[TASK PROMPT] Scan the records for the string "serrage" and copy every line that holds it.

[Opening DATA SUPPLIED section]

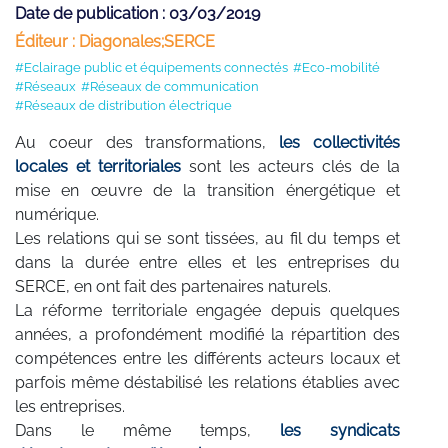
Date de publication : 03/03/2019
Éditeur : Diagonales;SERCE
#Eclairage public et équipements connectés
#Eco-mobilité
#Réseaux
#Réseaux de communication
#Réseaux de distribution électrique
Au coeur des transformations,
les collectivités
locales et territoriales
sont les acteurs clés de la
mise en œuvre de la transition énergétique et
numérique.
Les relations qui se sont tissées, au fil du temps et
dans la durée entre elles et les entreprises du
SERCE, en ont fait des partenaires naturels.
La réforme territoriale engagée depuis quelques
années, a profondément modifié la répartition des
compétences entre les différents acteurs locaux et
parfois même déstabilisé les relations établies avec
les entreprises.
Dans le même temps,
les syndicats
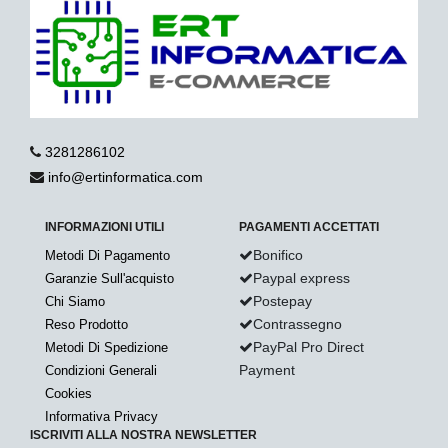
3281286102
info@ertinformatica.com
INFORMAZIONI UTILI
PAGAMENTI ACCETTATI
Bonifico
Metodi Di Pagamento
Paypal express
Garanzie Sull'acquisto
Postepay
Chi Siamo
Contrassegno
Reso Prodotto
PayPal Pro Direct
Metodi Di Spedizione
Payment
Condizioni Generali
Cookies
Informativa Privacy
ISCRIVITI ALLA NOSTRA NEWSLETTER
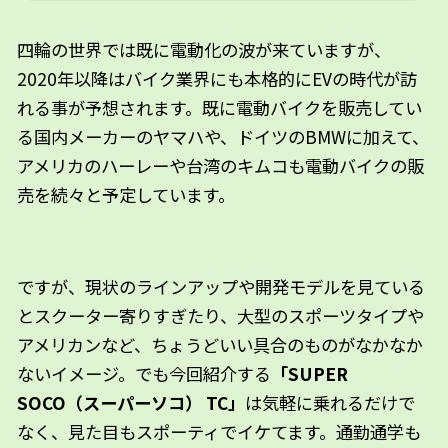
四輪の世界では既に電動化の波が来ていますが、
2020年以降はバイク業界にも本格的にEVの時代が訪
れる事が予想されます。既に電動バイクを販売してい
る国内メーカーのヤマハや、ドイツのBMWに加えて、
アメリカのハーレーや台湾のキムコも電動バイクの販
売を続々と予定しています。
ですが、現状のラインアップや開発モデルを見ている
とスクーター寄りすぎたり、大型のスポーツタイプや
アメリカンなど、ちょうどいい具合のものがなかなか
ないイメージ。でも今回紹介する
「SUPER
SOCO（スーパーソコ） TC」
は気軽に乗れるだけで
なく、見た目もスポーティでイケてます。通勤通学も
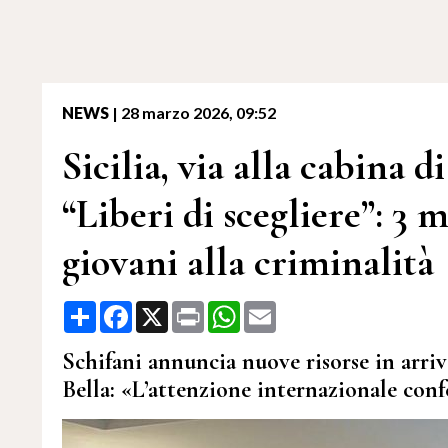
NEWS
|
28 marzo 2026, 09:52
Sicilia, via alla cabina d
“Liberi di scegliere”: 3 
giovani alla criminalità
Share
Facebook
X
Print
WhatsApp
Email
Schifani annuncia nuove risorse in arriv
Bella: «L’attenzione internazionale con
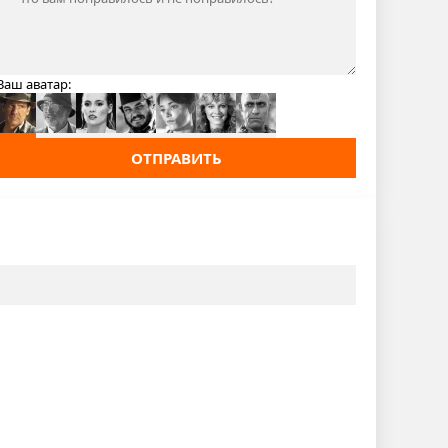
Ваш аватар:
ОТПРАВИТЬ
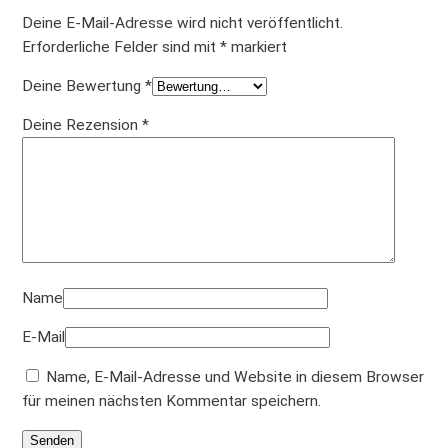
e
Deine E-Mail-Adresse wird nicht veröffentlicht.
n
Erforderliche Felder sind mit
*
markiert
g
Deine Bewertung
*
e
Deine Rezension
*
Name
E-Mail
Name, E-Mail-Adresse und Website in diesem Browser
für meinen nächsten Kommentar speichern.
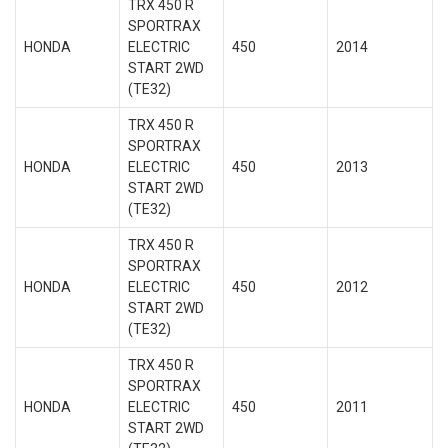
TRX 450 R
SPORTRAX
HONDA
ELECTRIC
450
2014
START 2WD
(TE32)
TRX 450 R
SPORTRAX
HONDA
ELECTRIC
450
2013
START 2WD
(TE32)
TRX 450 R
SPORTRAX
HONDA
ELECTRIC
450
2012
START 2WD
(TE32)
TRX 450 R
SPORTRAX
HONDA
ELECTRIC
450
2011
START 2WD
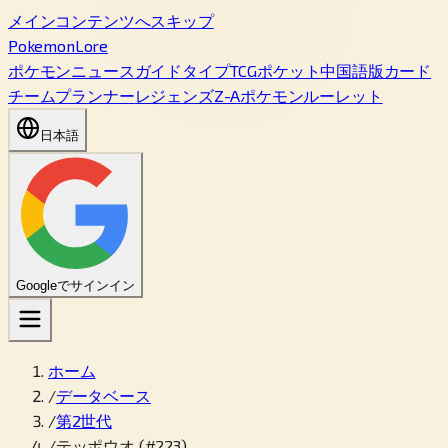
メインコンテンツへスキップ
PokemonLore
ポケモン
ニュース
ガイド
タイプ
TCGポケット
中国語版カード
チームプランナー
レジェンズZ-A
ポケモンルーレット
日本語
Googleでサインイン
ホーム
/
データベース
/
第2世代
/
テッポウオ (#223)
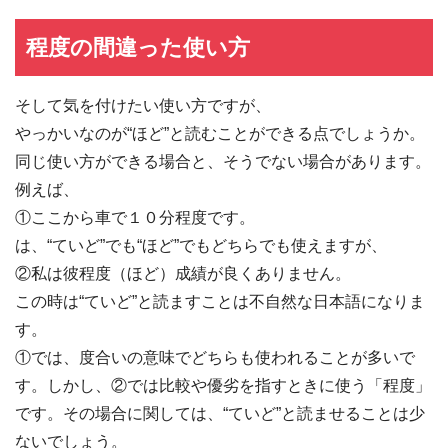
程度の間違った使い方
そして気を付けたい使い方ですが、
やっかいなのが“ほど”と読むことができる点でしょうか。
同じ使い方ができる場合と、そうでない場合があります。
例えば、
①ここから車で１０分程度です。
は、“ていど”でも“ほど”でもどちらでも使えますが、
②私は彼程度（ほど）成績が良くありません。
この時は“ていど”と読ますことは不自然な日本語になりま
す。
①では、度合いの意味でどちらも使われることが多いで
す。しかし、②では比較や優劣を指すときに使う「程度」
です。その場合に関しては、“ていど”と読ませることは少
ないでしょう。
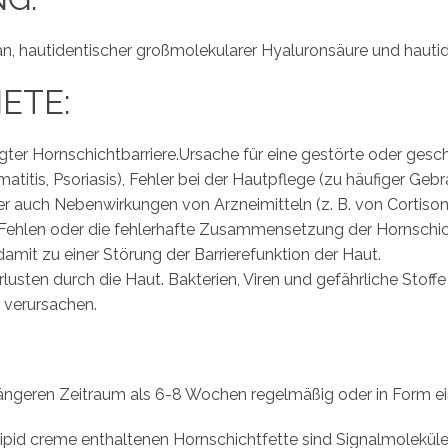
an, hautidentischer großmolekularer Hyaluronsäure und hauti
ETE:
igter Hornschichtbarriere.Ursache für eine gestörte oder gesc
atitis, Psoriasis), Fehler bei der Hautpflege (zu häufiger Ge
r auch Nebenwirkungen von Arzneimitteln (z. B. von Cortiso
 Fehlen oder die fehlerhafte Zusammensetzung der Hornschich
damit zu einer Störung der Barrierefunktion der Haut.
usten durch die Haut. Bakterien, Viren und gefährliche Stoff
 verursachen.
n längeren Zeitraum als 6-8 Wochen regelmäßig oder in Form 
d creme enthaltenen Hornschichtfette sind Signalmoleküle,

[Closing DATA SUPPLIED section]
[Opening DATA SUPPLIED section]

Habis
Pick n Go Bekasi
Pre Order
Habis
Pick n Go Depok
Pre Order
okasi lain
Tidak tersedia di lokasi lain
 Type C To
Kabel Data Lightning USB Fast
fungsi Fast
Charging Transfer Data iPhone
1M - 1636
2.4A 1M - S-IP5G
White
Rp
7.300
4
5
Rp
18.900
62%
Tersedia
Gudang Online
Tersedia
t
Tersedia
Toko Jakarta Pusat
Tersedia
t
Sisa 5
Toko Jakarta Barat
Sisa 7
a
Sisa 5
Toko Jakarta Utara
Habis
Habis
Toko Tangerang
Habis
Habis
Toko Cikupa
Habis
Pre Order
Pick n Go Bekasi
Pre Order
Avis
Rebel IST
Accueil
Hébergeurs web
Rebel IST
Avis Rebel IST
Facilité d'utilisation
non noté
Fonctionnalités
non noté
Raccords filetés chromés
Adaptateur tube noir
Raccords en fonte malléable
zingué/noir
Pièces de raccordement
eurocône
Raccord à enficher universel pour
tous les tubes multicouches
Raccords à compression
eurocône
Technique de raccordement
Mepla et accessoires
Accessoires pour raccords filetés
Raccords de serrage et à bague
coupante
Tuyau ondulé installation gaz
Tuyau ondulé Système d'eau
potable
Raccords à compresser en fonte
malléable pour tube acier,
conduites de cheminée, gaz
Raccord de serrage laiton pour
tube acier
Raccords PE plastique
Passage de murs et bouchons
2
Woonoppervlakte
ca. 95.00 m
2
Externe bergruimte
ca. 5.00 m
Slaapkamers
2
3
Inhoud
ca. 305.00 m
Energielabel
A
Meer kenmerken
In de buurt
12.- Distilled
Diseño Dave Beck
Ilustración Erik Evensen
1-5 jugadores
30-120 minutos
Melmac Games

[Closing DATA SUPPLIED section]

[FINISHED TASK]
Raccords de serrage et à bague
Raccord de serrage laiton pour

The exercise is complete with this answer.